Task instructions: Could you work out the number of lines in the listing that include the word "datastore" and reply with that figure alone?

Records supplied:
******

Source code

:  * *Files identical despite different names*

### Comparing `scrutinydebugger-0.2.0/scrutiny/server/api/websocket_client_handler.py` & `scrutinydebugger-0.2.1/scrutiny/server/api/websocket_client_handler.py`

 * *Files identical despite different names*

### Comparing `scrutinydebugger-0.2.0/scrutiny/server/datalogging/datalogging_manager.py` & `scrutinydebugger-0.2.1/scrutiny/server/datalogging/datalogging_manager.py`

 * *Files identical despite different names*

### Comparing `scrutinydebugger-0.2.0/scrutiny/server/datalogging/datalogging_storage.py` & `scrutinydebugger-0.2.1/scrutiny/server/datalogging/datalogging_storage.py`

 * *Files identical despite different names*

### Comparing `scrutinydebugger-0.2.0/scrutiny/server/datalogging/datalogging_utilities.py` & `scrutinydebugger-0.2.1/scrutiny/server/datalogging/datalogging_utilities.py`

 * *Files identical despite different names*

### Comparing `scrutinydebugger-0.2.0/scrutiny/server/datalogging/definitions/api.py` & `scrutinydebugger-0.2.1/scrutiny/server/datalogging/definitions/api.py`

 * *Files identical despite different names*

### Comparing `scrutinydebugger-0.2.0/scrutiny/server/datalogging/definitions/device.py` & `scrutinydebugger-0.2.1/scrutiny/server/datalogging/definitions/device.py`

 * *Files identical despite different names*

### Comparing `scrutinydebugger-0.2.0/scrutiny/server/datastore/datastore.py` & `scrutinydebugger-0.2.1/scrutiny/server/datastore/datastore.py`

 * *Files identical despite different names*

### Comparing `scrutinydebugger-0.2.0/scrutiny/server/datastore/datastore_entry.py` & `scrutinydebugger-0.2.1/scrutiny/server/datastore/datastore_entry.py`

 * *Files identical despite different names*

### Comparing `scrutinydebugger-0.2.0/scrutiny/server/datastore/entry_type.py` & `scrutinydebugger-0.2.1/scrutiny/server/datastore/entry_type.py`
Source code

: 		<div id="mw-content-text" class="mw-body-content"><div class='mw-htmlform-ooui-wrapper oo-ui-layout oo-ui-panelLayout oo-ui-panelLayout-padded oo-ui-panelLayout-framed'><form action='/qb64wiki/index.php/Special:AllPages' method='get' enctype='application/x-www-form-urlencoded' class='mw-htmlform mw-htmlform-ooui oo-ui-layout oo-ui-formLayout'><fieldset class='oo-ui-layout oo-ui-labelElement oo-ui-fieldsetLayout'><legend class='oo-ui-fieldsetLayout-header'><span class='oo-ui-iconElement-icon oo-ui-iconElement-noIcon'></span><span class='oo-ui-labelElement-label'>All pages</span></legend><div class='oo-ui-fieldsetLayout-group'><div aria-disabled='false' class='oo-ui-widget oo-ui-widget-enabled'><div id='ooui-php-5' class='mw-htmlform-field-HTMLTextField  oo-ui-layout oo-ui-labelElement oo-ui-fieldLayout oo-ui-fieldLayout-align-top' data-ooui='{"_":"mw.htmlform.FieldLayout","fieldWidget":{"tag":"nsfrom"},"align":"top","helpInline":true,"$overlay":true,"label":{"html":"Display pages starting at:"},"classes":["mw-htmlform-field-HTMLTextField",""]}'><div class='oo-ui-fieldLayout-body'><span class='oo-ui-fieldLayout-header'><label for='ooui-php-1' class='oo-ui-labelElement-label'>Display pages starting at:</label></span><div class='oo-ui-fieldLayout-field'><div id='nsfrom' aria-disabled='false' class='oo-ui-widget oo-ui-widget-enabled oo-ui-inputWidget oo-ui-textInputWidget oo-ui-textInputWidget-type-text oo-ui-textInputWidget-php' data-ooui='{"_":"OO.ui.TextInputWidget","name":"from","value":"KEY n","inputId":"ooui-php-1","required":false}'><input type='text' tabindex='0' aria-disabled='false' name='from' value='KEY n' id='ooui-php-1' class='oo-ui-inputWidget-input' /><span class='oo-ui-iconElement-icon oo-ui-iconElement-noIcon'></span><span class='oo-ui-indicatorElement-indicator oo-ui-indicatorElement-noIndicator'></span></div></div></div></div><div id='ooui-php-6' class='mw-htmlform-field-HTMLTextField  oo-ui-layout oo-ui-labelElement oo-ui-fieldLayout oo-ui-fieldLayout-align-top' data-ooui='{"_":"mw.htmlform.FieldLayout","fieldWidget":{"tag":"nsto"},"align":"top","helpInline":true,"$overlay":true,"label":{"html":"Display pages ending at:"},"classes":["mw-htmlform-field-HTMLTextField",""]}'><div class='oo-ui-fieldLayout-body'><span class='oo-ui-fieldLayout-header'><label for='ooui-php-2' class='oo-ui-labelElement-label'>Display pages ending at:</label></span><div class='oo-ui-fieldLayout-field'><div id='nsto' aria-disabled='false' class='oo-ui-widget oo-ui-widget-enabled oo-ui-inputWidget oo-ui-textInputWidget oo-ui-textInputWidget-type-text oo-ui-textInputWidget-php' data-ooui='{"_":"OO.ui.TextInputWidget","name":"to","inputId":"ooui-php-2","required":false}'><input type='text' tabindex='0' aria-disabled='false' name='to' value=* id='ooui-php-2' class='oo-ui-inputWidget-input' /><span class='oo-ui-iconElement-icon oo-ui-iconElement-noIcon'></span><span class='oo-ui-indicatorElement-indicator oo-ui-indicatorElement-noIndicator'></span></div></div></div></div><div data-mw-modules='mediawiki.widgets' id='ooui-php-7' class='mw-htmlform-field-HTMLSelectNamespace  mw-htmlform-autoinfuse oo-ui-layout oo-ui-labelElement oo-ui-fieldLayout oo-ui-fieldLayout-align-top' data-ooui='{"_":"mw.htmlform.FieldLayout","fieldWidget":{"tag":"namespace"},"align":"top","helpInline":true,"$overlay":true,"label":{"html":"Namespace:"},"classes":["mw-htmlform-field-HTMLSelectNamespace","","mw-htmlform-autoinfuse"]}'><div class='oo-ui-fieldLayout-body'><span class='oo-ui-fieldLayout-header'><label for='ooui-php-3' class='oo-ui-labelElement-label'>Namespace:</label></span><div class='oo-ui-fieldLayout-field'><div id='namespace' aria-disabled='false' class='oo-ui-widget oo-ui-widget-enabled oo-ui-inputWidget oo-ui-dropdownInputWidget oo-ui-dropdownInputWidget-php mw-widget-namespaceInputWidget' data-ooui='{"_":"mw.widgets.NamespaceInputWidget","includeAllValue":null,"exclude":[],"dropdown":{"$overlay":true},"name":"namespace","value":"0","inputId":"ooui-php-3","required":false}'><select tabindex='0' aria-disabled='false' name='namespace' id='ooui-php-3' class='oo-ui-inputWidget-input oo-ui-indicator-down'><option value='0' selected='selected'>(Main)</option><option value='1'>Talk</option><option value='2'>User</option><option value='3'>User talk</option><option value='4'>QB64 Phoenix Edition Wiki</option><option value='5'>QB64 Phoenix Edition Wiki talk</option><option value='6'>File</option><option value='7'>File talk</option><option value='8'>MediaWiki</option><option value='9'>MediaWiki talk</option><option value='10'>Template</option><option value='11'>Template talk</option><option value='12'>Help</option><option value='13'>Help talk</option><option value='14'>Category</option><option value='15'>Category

******

Finished exercise: 3